Minister Bruno Bruins (Medische zorg) noemt de berichten over de hoge werkdruk onder huisartsen ‘een ernstig signaal dat serieus genomen moet worden’. De minister verkent samen met het veld maatregelen om meer tijd voor de patiënt te creëren en tegelijkertijd de huisarts te ontlasten. Omdat elke regio eigen problemen heeft is maatwerk nodig, schrijft Bruins in een brief aan de Tweede Kamer.
De kwaliteit van de huisartsenzorg staat onder druk door de toenemende werkdruk onder huisartsen, concludeerde onderzoeksbureau Newcom onlangs in een onderzoek onder ruim 1.600 huisartsen. Twee derde gaf aan de werkdruk te hoog te vinden. Het lukt 65 procent van de huisartsen niet om noodzakelijke werkzaamheden binnen de reguliere werktijd af te krijgen. De Landelijke Huisartsen Vereniging (LHV) pleitte hierop voor actie. “Huisartsen geven zelf aan dat te hoge werkdruk leidt tot haastwerk en kans op het maken van fouten”, aldus LHV-voorzitter Ella Kalsbeek. “Dat vraagt om maatregelen.”
Bruins geeft in zijn brief aan inmiddels met LHV en InEen te hebben gesproken over de problematiek. Het onderwerp werkdruk van huisartsen heeft zijn “volle aandacht”, zo laat hij weten. “Het is van groot belang dat huisartsen voldoende tijd hebben om goede zorg te kunnen leveren aan patiënten.” Volgens de minister zijn er regionale verschillen en vergt het creëren van meer tijd voor de patiënt daarom maatwerk. “Elke regio heeft eigen specifieke problemen en daarbij horende maatregelen”, schrijft hij. “De bekostiging biedt voldoende ruimte voor het maken van regionale afspraken door zorgverzekeraars en aanbieders.”
E-health
Meer tijd voor de patiënt kan volgens de minister op allerlei manieren worden vormgegeven. Hij denkt onder meer aan ondersteuning door praktijkondersteuners, verpleegkundig specialisten, physician assistents en nurse practitioners en de inzet van e-health. Een andere oplossing is de inzet van een praktijkmanager die het management en de administratieve taken van de huisarts kan overnemen.

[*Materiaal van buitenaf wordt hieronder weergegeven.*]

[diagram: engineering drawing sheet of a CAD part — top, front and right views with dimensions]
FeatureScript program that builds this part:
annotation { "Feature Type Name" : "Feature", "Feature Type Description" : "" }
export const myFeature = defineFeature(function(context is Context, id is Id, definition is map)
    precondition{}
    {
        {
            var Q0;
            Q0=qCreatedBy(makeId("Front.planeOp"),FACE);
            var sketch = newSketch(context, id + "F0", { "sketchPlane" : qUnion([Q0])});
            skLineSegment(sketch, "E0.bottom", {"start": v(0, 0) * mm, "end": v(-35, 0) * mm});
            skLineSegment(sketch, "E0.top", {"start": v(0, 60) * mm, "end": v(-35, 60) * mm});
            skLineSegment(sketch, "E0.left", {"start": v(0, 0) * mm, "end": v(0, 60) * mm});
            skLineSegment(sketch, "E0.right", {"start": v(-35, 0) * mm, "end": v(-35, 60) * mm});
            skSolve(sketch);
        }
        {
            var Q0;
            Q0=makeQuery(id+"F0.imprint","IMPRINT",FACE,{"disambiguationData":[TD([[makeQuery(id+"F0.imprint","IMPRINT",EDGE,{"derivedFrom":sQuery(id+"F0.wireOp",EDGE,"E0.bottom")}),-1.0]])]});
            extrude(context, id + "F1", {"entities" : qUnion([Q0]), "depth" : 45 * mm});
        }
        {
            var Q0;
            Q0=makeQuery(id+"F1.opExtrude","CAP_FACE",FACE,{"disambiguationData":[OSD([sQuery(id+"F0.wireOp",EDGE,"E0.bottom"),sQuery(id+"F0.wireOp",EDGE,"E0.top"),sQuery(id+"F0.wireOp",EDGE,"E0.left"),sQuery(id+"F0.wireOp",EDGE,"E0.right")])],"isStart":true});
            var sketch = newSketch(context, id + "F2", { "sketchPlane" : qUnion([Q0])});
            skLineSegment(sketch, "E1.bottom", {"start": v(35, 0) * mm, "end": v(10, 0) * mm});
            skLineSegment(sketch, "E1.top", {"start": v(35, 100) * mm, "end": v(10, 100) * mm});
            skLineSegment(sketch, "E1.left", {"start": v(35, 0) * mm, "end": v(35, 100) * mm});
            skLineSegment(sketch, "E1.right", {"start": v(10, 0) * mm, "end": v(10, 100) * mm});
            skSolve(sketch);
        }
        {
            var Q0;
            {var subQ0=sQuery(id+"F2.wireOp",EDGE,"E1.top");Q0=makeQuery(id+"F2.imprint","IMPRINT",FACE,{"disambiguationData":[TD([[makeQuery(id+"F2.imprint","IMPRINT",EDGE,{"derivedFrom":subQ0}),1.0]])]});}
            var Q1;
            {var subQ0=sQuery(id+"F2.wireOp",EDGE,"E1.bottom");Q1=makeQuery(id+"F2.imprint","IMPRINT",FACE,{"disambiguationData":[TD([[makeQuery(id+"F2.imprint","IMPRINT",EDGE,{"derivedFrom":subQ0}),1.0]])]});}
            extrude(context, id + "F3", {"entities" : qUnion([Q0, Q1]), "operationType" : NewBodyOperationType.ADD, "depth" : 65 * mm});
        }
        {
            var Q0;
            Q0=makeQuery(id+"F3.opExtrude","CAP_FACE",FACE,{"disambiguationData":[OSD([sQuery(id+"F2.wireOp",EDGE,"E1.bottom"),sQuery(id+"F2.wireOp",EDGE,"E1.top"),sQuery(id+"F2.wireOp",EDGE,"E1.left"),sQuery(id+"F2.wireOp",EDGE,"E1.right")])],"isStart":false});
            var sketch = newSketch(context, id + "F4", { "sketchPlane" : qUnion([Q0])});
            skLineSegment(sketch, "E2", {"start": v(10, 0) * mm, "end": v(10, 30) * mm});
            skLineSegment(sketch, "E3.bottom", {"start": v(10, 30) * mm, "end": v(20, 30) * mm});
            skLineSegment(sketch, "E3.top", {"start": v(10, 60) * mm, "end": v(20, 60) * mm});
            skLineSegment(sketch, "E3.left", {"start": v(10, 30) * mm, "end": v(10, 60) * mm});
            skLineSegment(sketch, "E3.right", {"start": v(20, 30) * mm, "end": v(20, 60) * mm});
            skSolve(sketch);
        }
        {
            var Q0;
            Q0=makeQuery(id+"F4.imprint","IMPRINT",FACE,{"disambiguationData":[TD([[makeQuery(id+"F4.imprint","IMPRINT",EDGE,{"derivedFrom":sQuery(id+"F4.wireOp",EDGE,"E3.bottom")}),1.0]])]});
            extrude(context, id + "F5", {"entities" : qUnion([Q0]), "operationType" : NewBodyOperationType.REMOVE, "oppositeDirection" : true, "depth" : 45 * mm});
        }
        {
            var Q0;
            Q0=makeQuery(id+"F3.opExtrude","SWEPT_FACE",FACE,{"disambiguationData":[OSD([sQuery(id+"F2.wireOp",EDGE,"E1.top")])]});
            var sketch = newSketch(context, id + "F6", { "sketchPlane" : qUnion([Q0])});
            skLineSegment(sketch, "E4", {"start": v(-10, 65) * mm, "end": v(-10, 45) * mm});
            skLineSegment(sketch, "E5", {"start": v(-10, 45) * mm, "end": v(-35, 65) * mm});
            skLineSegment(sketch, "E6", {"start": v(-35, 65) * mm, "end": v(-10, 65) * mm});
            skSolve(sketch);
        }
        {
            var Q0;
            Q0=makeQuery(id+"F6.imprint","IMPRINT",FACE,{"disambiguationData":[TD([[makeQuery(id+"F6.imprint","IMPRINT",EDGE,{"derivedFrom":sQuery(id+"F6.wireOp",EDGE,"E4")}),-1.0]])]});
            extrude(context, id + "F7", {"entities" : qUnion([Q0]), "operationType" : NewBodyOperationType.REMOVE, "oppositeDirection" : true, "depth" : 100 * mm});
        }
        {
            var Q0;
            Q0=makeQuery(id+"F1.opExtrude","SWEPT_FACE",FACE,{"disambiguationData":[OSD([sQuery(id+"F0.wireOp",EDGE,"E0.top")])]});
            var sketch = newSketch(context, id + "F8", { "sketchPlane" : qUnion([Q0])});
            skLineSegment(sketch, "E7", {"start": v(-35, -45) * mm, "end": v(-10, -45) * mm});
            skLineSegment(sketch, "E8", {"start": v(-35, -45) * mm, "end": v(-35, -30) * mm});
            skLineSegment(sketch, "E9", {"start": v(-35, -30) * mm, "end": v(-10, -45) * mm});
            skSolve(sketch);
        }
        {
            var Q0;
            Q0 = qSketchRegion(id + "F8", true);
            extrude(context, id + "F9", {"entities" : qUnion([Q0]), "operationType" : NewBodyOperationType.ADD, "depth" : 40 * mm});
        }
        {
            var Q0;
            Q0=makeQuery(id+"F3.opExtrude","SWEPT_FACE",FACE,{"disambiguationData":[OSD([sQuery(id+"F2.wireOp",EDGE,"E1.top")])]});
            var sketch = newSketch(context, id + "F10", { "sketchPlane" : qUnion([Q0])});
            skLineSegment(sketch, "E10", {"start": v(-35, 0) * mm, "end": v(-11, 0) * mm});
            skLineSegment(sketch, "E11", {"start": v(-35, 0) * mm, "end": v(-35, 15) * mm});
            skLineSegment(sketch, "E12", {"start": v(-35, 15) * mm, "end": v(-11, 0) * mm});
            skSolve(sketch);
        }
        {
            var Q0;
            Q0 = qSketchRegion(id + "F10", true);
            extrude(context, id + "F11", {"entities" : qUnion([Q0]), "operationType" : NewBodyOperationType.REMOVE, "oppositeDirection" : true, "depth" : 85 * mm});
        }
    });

Ook het verminderen van de regeldruk moet ervoor zorgen dat de huisarts minder werkdruk ervaart. Hierin zijn volgens de minister al duidelijke stappen gezet, toch blijft het een aandachtspunt. In mei komt Bruins met zijn programmaplan (Ont)regel de zorg, waarin maatregelen staan om de bureaucratische lastendruk in onder meer de huisartsenzorg te verminderen.
Hoofdlijnenakkoord
Verder heeft de minister met de LHV en InEen afgesproken dat het terugdringen van de werkdruk terug zal komen in de gesprekken rondom een nieuw hoofdlijnenakkoord voor de huisartsenzorg. Ook moet het aantal opleidingsplekken voor huisartsen beter worden benut, schrijft de minister. Na de selectieprocedure blijven al jaren minder kandidaten over dan het aantal beschikbare plaatsen. De opleidingsinstituten onderzoeken hoe de beschikbare opleidingsplaatsen optimaal gevuld kunnen worden
Daarnaast laten het ministerie en de LHV onderzoek doen naar de verschillende factoren die bepalend zijn voor de plek waar huisartsen wel of niet willen werken. Zo hopen ze beter zicht te krijgen op de tekorten die zich in bepaalde regio’s en achterstandswijken voordoen, waarna gericht naar oplossingen kan worden gezocht. Het NIVEL start een onderzoek naar de tijdsbesteding van huisartsen. Dit moet inzicht bieden in het aantal uren dat huisartsen werken, onderverdeeld naar patiëntgebonden uren en niet-patiëntgebonden uren. Ten slotte is de Nederlandse Zorgautoriteit (NZa) met partijen in gesprek om de vergoeding voor huisartsen in achterstandwijken te optimaliseren.